The 4090 offers 82.58 teraflops of single-precision performance compared to the ...

adrian_b · 2024-12-24T16:12:46 1735056766

On the other hand, for double precision a Radeon Pro VII is many times faster than a RTX 4090 (due to 1:2 vs. 1:64 FP64:FP32 ratio).

Moreover, for workloads limited by the memory bandwidth, a Radeon Pro VII and a RTX 4090 will have about the same speed, regardless what kind of computations are performed. It is said that speed limitation by memory bandwidth happens frequently for ML/AI inferencing.

ryao · 2024-12-25T01:39:35 1735090775

Double precision is not used in either inference or training as far as I know.

adrian_b · 2024-12-25T11:34:36 1735126476

Even the single precision given by the previous poster is seldom used for inference or training.

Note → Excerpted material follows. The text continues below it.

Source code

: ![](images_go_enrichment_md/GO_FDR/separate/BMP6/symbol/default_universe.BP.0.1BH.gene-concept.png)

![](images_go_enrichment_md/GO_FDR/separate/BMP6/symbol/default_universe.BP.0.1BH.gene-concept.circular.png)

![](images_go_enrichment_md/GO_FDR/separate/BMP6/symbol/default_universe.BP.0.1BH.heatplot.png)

Because the previous poster had mentioned only single precision, where RTX 4090 is better, I had to complete the data with double precision, where RTX 4090 is worse, and memory bandwidth where RTX 4090 is the same, otherwise people may believe that progress in GPUs over 5 years has been much greater than it really is.

Moreover, memory bandwidth is very relevant for inference, much more relevant than FP32 throughput.

llm_trw · 2024-12-27T06:23:01 1735280581

For people wondering:

Titan V: 7.8 TFLOPs

AMD Radeon Pro VII: 6.5 TFLOPs

AMD Radeon VII: 3.52 TFLOPs

4090: 1.3 TFLOPs

llm_trw · 2024-12-24T22:50:23 1735080623

For inference sure, for training: no.